In 1991, Ferrari chose to develop the previous year’s good car and brought the 642. Now with Jean Alesi as a partner, Prost was the highlight of the pre-season testing. But Ferrari once again got lost in politics and jumped into the fray. A series of clashes between Prost and Cesare Fiorio, then team leader, reached their peak at Imola, where the Frenchman spun on the reconnaissance lap.

Prost won the arm wrestling match and Fiorio was fired. A new car arrived in France, the 643, but it only showed possibilities and not certainties. The mood was broken once and for all when Prost compared his car to a truck after the Japanese GP. Result: Prost was fired before the Australian GP and his contract was terminated.



Prost and 643: a promising start, but a terrible end

Michael Schumacher (1996)



The beginning of the mission: Schumacher and the F310

This was a move that surprised F1 at the time. Schumacher had won titles in 1994 and 1995 with Benetton and was considered F1’s new star. Ferrari decided to offer world championships and funds to the German, in a format that many said had been offered to Ayrton Senna.

The project has always been around Schumacher.
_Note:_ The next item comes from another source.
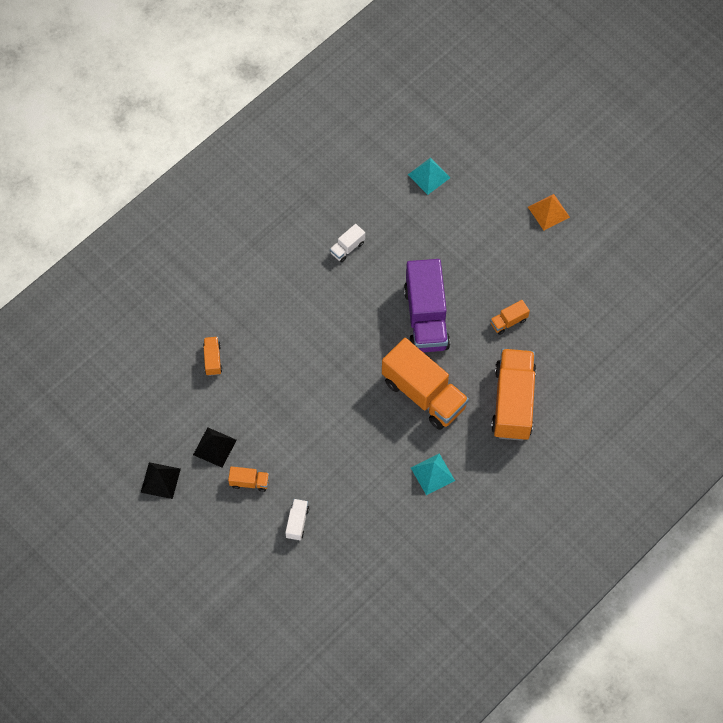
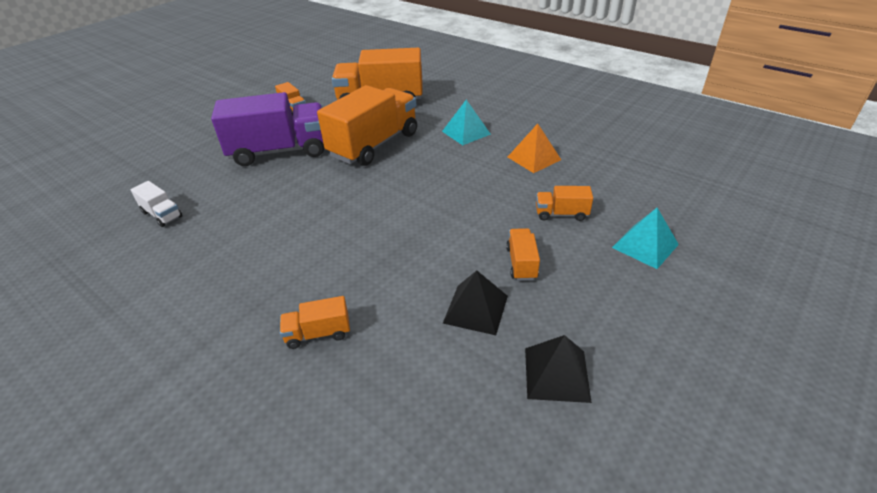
camera: 95 degrees left, 25 degrees down
(297, 522) = (561, 214): white truck -> orange truck
(429, 176) = (90, 165): turquoise pyramid -> turquoise pyramid (645, 245)
(548, 212) = (177, 99): orange pyramid -> orange pyramid (534, 158)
And he was working on it. 1996 was a terrible year, while 1997 and 1998 tried their best but ended up losing. From then on, he pushed hard and involved Benetton’s winning technical team: Ross Brawn and Rory Byrne.

1999 could have been his if it hadn’t been for a broken leg in an accident at Silverstone, which caused him to miss 6 races. But in 2000 everything went well and Schumacher won the drivers’ championship, finishing quickly. Not satisfied, he changed another 4 consecutive titles. He left the team in 2006, marking a beautiful story.

Fernando Alonso (2010)



Alonso and Massa at the presentation of the Ferrari F10

This was a highly anticipated wedding. Considered one of the best of his generation, Alonso arrived in Maranello surrounded by great expectations. After a nightmare at McLaren and a fairly decent spell at Renault, the Spaniard wanted to make history.

2010 went almost well at the beginning: Alonso achieved 5 victories and won the championship in the last stage, in Abu Dhabi. But he was blocked for almost the entire race by Vitaly Petrov, then at Renault, and lost the title by 4 points to Sebastian Vettel…

Alonso also achieved 2 further second places in 2012 and 2013, once again losing to Sebastian Vettel. After the terrible 2014 championship at the beginning of the hybrid era, the Spaniard tried his hand at the McLaren/Honda project. Another case of a possibility that could have been, but didn’t happen…

Sebastian Vettel (2015)




Vettel wins in Malaysia in 2015. It looked promising, but...

After 4 consecutive titles for Red Bull, Sebastian Vettel decided to try new things. After struggling with the Renault engine at the start of the hybrid era in 2014, the German decided to accept the challenge of switching to Ferrari. Full of spirit, Vettel also learned Italian to be able to integrate into the team and please the fans.

But reality knocked on the door and the best Vettel achieved were two second places: in 2017 and 2018. In the latter, Ferrari seemed capable of challenging for the title, but the escape on the wet Hockhenheim track was decisive to bet low and lose your chances of winning the title.

2019 has arrived and a new teammate: Charles Leclerc replacing Kimi Raikkonen. The change was designed to start a new path and, who knows, maybe provoke a reaction from Vettel. But the German got lost in the attempt to be a bit of everything in the team and solve the situation on his own, as well as not adapting to the car. 2020 was another terrible year and, with no room in the squad, he received notice that his contract would not be renewed at the end of that season. A melancholy end.